In 1969, Plicque-Andréani participated in the founding of the Music department of the Centre universitaire expérimentale de Vincennes. She subsequently became an assistant professor and then a professor at the same university, teaching harmony and composition and supervising numerous theses. Unlike most of the winners of the Prix de Rome, she was never a professor at the Paris Conservatoire, but had a brilliant academic career. She was successively director of the UFR Arts, Philosophie, Esthétique from 1986 to 1990, then vice-president of the Université Paris-VIII from 1993 to 1997. She was named a knight in the order of the Légion d'honneur in 1997. She retired in 1998.

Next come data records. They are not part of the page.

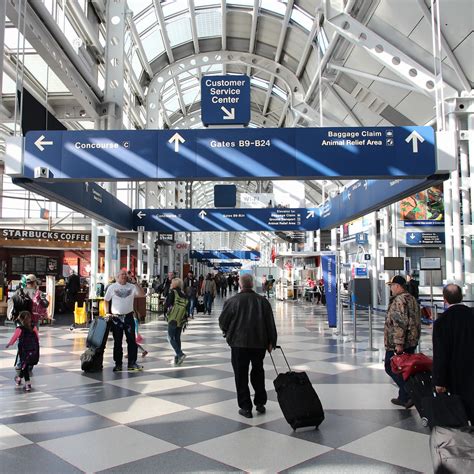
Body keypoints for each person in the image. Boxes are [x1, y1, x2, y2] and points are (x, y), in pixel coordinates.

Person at [219, 274, 278, 418]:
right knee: (258, 371)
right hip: (259, 343)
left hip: (238, 344)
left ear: (240, 285)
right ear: (252, 284)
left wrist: (227, 333)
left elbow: (223, 322)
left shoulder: (232, 301)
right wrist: (272, 342)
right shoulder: (262, 301)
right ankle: (260, 402)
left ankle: (245, 407)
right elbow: (270, 323)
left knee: (241, 375)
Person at [432, 284, 474, 422]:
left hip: (456, 373)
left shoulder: (441, 322)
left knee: (462, 407)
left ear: (445, 300)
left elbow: (441, 354)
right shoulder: (471, 314)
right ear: (462, 297)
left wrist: (439, 380)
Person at [384, 275, 421, 408]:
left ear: (398, 286)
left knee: (390, 367)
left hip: (399, 343)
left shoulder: (399, 300)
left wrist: (398, 344)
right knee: (405, 370)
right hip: (411, 340)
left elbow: (400, 323)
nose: (391, 288)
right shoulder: (411, 298)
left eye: (392, 286)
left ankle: (409, 392)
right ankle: (404, 397)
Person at [105, 270, 145, 372]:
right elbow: (106, 299)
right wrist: (107, 312)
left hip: (128, 316)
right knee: (117, 341)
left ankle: (132, 363)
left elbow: (142, 294)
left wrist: (135, 283)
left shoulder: (131, 287)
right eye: (122, 275)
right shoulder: (112, 287)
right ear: (117, 277)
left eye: (125, 275)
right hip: (116, 318)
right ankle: (118, 364)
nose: (124, 276)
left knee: (131, 341)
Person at [6, 310, 40, 392]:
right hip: (34, 350)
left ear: (21, 319)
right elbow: (37, 338)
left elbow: (14, 338)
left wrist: (9, 344)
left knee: (24, 366)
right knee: (25, 365)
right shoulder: (34, 327)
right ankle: (18, 379)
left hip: (24, 351)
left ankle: (28, 384)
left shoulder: (19, 329)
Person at [164, 278, 189, 365]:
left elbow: (168, 303)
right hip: (182, 318)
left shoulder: (172, 292)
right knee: (177, 337)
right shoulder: (183, 293)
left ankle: (180, 354)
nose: (171, 284)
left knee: (170, 337)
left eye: (172, 283)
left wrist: (165, 311)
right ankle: (178, 358)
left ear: (175, 284)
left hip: (174, 317)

Plicque-Andréani died on October 16, 2018, in the 17th arrondissement of Paris. She is buried in the Villenoy cemetery (Seine-et-Marne).

==Musical works==

Her compositions include:

- Bettina, cantata for the Prix de Rome (1950)
- Six mélodies in four parts, envoi de Rome (1952)
- Suite symphonique, in three parts, envoi de Rome (1953)
- Oratorio, envoi de Rome (1954)
- Symphonie concertante, piano reduction (date uncertain)
- Pastelli Romani, suite for orchestra, envoi de Rome (date uncertain)
- Symphonie concertante (1961) (Score: Choudens, recording INA et Radio France)
- Le dormeur du Val, symphonic poem with choir
- Leçons de ténèbres
- Psaume LVI de David (choir, soloists and orchestra)
- Bunraku, for clavecin (1989)
- Nous étions tous des noms d'arbres, settings of texts of Armand Gatti (1990)
- Misa para el hombre nuevo, for choir, orchestra and african percussion instruments (1990)
- Missa defunctorum, Requiem inspired by sacred Corsican chants (1994) (Score and CD Mandala MAN 4912 Harmonia Mundi)
- Ukubekana, on Zulu poems, for 12 voices (1995)
- Brèves d'oiseaux, 7 pieces for children's choir and 7 wind instruments (1995)
- Miroirs d'aube (quartet for clarinets) (2001)
- Le manège, opera for children (2001)
- Chants de terre et de poudre (199?) on popular Zulu poems, for 16 mixed voices
These works have been performed, as the case may be, in Paris and in several cities in the Parisian suburbs, in Corsica (2 tours), in Venice, in Brazil, and in Japan.

==Publications==

- Éveline Andréani, Antitraité d'harmonie, Paris, Ed. Christian Bourgois, 1979 ISBN 9782264009418
- with Michel Borne, Le Don Juan ou la liaison dangereuse, Paris, l'Harmattan, 1996 ISBN 9782738443007
- with Jean-Paul Olive, "La Tradition comme invention", Revue d'esthétique, no. 4, 1982
- — Antitraité d'harmonie, Paris, Christian Bourgeois, 1979, reprint L'Harmattan, 2020
- — Le Don Juan et les liaisons dangereuses, musique ou littérature, Paris, Montréal, L'Harmattan, 1985 ISBN 978-2-7384-4300-7
- — "Les rapports texte-musique ou les aventures du sens", in Analyse musicale, no. 9, Paris, October 1987.